__Passage du texte__:
⟨
Dès le début de l’implantation de l’esclavage, en 1538, de nombreux opprimés se rebellèrent et réussirent à fuir leurs conditions pour se regrouper dans des quilombos, lieux de refuge communautaire cachés dans des forêts dont le plus connu mais aussi le plus grand, la république dos Palmares (N.d.l.r. : entre 1628-1695, actuellement région nommée Sergipe) abritait entre 20 000 à 30 000 habitant pour une superficie de 27 000 km2. Les quilombos prenaient au fur et à mesure de leur expansion une importance sans égale dans tout le Brésil, surtout au Nordeste.
 
Toutes personnes marginales, principalement noires, indiennes, mais aussi blanches, souvent des paysans sans terre, refusant de vivre sous le régime des colonies, se retrouvaient dans ces lieux pour y vivre librement. La rédemption et la terre promise devinrent ainsi des thèmes spirituels incontournables pour ces esclaves affranchis. Ils construisirent une micro société qui  s’inspirait des pratiques de leurs ancêtres africains. Le syncrétisme brésilien trouvait alors une nouvelle raison d’être.
La collectivité s’organisait de manière autonome. Selon certaines recherches historiques, tous bénéficiaient du même pied d’égalité, hormis quelques chefs de guerre se chargeant de leur défense. La majorité noire s’efforçait de reproduire leurs us et coutumes d’antan en faisant appel à leurs racines culturelles. Rituels africains, pratique de la langue bantou (N.d.l.r. : dialecte considéré comme étant issu de l’actuel Angola) et production de cultures multiples (manioc, maïs et haricot noir) les rapprochaient de leur origine. Dans les quilombos, la dimension spirituelle et le lien avec le surnaturel prenaient également une place importante ; les rites animistes y faisaient un retour inéluctable. « La pratique de libération des quilombos, avec leur dynamisme économique exemplaire, leurs rapports de production communautaires, l’harmonie sociale et l’expression religieuse sans caste sacerdotale, en communion collective avec le surnaturel, doit être célébrée pour sa valeur exaltante pour les combats des noirs d’aujourd’hui », souligne Léonardo Boff.
 
Les Portugais ont maintes fois essayé d’éradiquer ces territoires d’insurgés, mais à chaque fois en vain. Vers 1662, lors de l’une de ces innombrables attaques, Zumbi fut capturé et sauvé de l’exécution par le père Antonio alors qu’il comptait à peine 7 ans. Le père Antonio le baptisa sous le nom chrétien de Francisco et lui enseigna le portugais et le latin.
⟩
__Détails de l'exercice__: Poursuivez le texte sur les quilombos à partir de sa dernière phrase. Les enregistrements qui suivent forment un matériau distinct du texte sur les quilombos.

__Entrées répertoriées__:
⟨
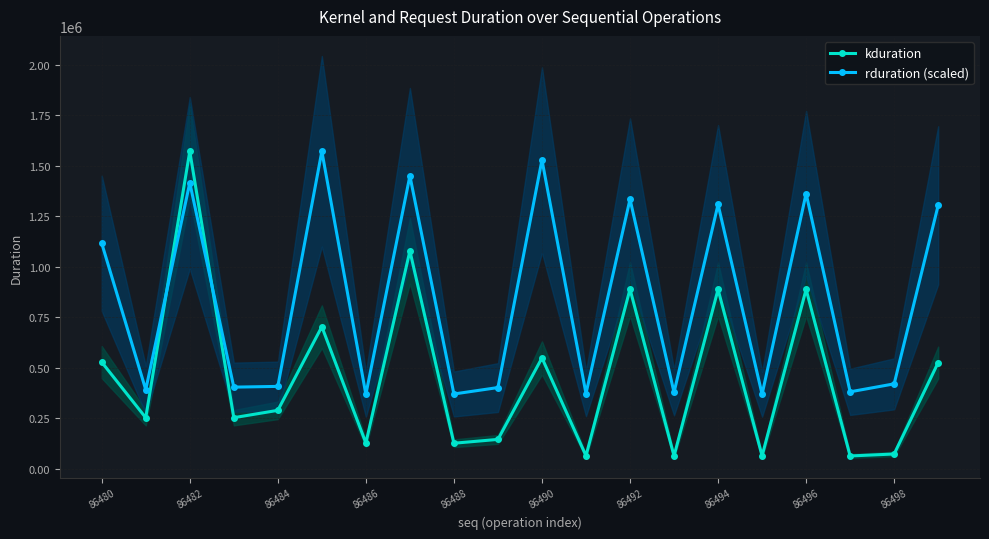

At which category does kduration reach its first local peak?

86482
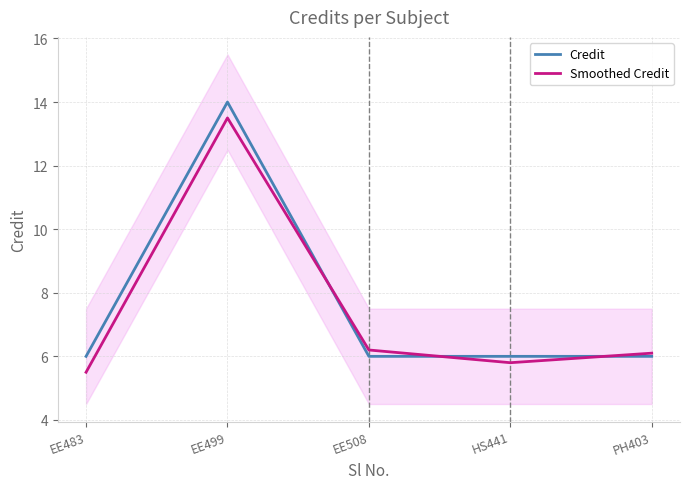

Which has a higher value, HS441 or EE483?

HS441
⟩
⟨
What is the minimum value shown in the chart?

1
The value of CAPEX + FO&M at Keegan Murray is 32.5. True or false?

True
⟩
⟨
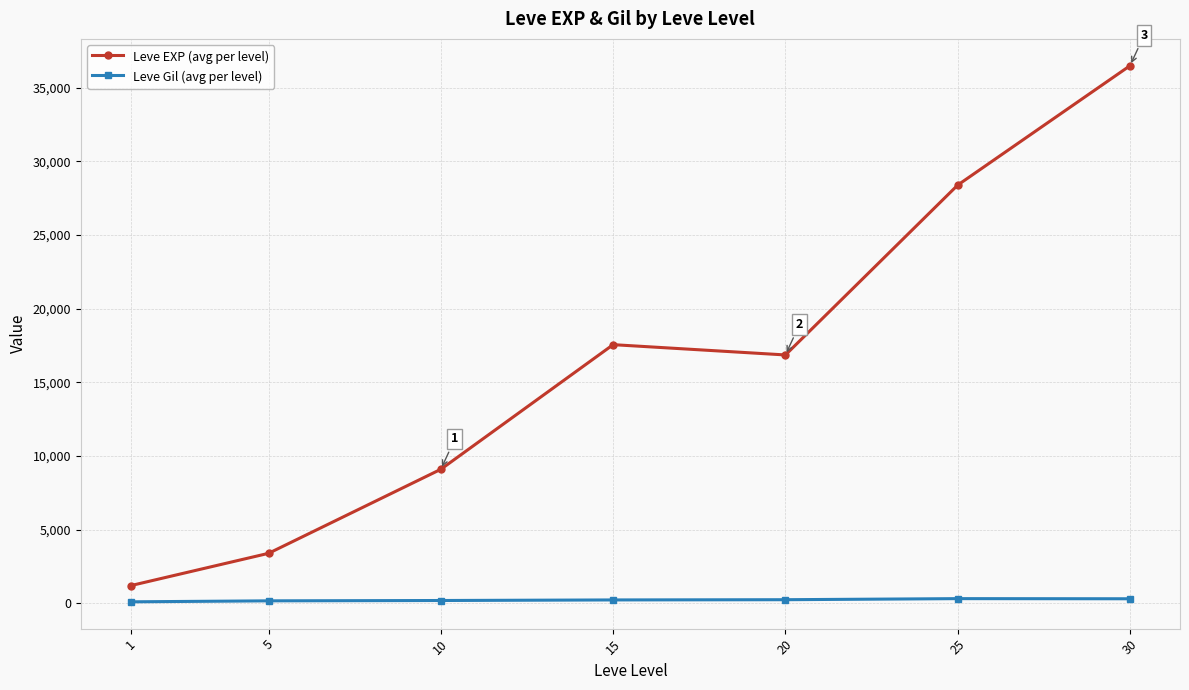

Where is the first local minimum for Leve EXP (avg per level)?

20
⟩
__Réponse à fournir__:
 
Zumbi, l’icône de la lutte noire
 
Si Zumbi (N.d.l.r : seigneur de la guerre en Bantou) est devenu aujourd’hui un mythe, sa légende compte autant de variantes issues de  l’imaginaire de la mémoire collective noire que de versions officielles. Quelques faits subsistent tout de même. Il aurait fui à l’âge de quinze ans les soins du père Antonio et serait retourné à Palmarès. Cinq ans plus tard, sa notoriété en tant que stratège militaire n’était plus à refaire. Il avait acquis une place importante sous la férule de Ganga Zumba, chef de guerre de cette communauté d’affranchis. Sa vie prit toutefois un tout autre tournant lorsque Ganga Zumba accepta sous la menace de se rendre auprès de Pedro de Almeida, gouverneur de la région du Pernambuco, en échange d’un soi-disant pardon octroyé par les Portugais. Zumbi ne supporta pas cette trahison. Certains prétendent qu’il assassina Ganga Zumba, tandis que d’autres affirment que ce fut le gouverneur qui exécuta lui et les siens.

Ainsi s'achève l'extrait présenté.